[READING PASSAGE Boundary: Start]

# Additives that will stay suspended



## KoffeeKat (Aug 25, 2015)

I think I am LS obsessed at the moment. Must be the challenge.roblem:

I am wondering what additives will remain suspended in LS when it is diluted. I've searched around the forum and the net in general and don't see much from sources that I trust outright IYKWIM:shifty:

Has anyone tried silk powder dissolved in the the lye?

Clays? 

An exfoliant of any kind?http://www.soapmakingforum.com//www.pinterest.com/pin/create/extension/


----------



## IrishLass (Aug 25, 2015)

If you are making the soap yourself with KOH and oils, you will find it impossible to suspend anything in it. From what I've read, you need to add a suspending agent of some kind if you want anything to stay afloat. Here is a site that lists suspending agents for liquid soap: http://chemistscorner.com/cosmeticsciencetalk/discussion/739/suspending-particles-in-liquid-soap


HTH!
IrishLass


----------



## KoffeeKat (Aug 26, 2015)

Rats - that kind of defeats the purpose. :cry:

On the other hand ... I might have to try the silk powder dissolved in the lye for myself, just to prove it can't be done.  

I know there are people here who will understand.


----------



## Susie (Aug 26, 2015)

Of course we all understand.  But you asked a question, and you got an answer that is true in most of our experiences.  However, if you get a different result than the rest of us did, please come back and share it!  That is how we all learn and find out things that change what we do and how we do it.

[READING PASSAGE Boundary: End]

REQUIRED ACTION 1:
In the forum thread about suspending additives in liquid soap, what does IrishLass say you need to add if you want anything to stay afloat?
REQUIRED ACTION 2:
Translate this sentence from the liquid soap thread into Spanish: "That is how we all learn and find out things that change what we do and how we do it."
REQUIRED ACTION 3:
Resume the forum thread about suspending additives in liquid soap, picking up after its last post.

[PROVIDED DATA Boundary: Start]

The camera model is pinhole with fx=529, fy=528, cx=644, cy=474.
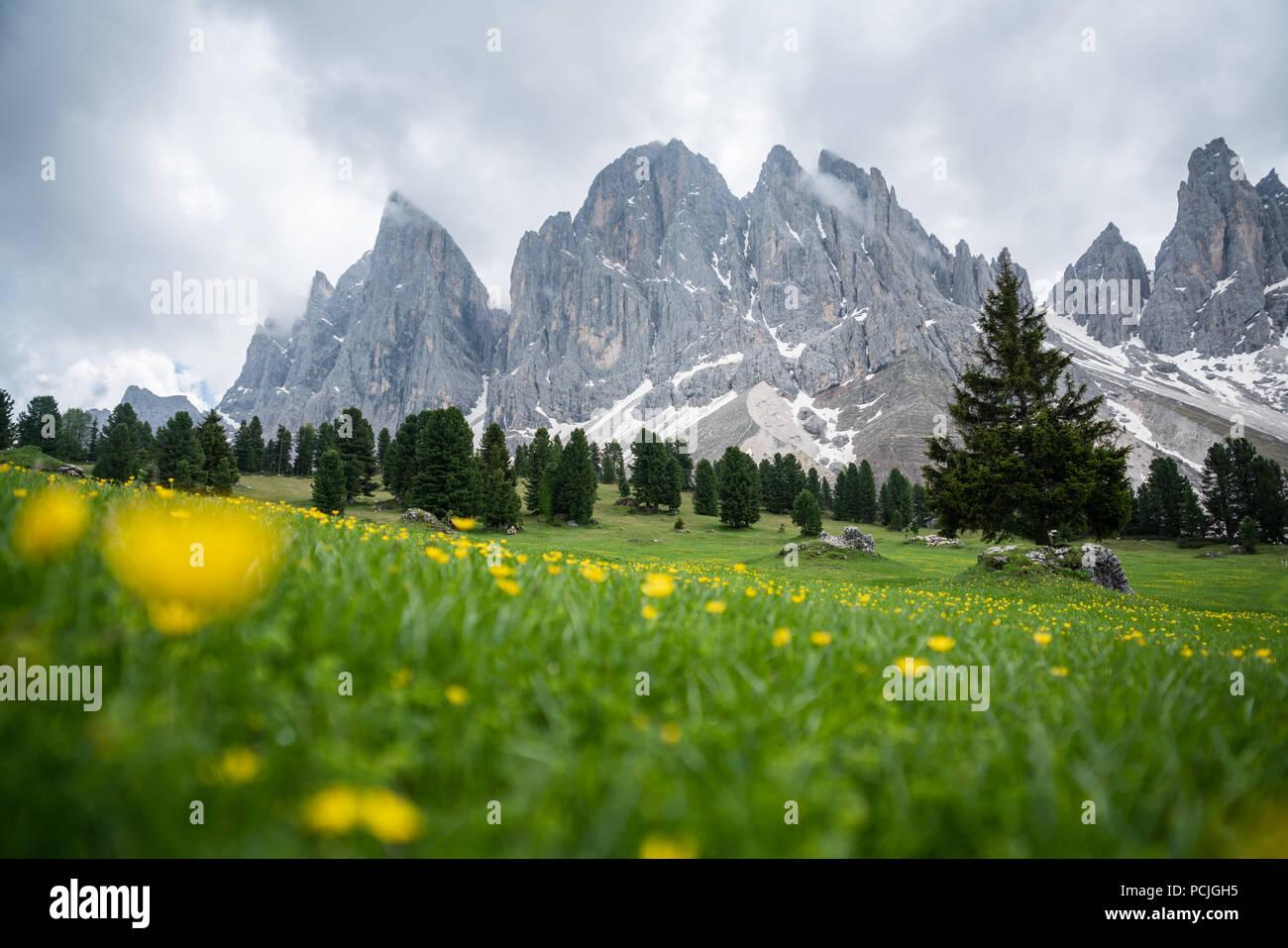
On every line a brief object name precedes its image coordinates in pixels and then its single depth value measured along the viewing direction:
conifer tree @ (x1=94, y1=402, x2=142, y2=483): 61.88
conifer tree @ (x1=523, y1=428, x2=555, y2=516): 78.00
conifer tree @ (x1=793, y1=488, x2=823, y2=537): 57.00
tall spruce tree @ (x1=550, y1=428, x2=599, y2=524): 59.22
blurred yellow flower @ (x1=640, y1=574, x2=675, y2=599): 3.25
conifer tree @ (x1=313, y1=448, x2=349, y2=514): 50.31
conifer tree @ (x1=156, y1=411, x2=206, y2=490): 46.41
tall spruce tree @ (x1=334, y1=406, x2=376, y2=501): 66.75
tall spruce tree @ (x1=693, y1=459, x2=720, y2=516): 78.81
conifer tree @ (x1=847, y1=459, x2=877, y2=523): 91.50
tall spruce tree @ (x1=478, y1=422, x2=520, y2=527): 50.00
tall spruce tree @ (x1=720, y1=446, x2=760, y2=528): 64.94
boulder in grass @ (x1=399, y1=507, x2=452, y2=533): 39.58
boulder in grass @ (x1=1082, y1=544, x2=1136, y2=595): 17.23
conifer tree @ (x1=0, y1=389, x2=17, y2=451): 67.07
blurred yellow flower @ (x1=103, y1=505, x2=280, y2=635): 1.86
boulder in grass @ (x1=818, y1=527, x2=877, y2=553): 34.56
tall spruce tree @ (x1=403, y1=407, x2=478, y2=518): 46.00
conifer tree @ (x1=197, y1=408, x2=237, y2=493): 49.75
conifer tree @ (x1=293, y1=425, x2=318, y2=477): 95.38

[PROVIDED DATA Boundary: End]

WRITTEN ANSWER 1:
A suspending agent of some kind.

WRITTEN ANSWER 2:
Así es como todos aprendemos y descubrimos cosas que cambian lo que hacemos y cómo lo hacemos.

WRITTEN ANSWER 3:
----------



## KoffeeKat (Aug 26, 2015)

I hear you Susie. I wouldn't bother if Irish Lass had tried and failed but her response makes me think she hasn't tried it herself. 

Out in the blogosphere apparently micas, wallnut shells and all sorts just magically hang there. Makes no sense so I am definitely not going there! :crazy:

But since silk floats and is dissolved in the lye, it seemed possible. 

Perhaps someone else has tried and failed and will see the thread.


----------



## DeeAnna (Aug 26, 2015)

"...But since silk ... is dissolved in the lye, it seemed possible. ..."

You've answered your own question as it pertains to silk.

Silk in soap is "in solution" meaning the silk fibers have been dissolved by the lye and have become liquid themselves. Silk should not be found in finished soap as particles or fibers, unless it's not been given enough time to dissolve -- or perhaps leaving it as fibers is your plan? IMO, silk isn't the same as clay or coffee granules or whatever that remain as particulates.


----------



## galaxyMLP (Aug 26, 2015)

The only time I've gotten anything "suspended" in liquid soap is when I diluted my LS with tap water instead of distilled. It was opalescent and shimmering. It looked like I added mica to it. It was very beautiful. Unfortunately, lather was significantly reduced so that's not really an option. Now, I wonder if with more CO in a recipe (mine was 100% oo) you could still get a decent amount of bubbles and still have some shimmer. 

I also noticed that you don't need to use tap for all of you liquid to get that shimmer only a little will do. So, you may be able to play with this and get it to work. It could also be that its just my own local water that does it and yours wont have the same dissolved minerals and get the same effect.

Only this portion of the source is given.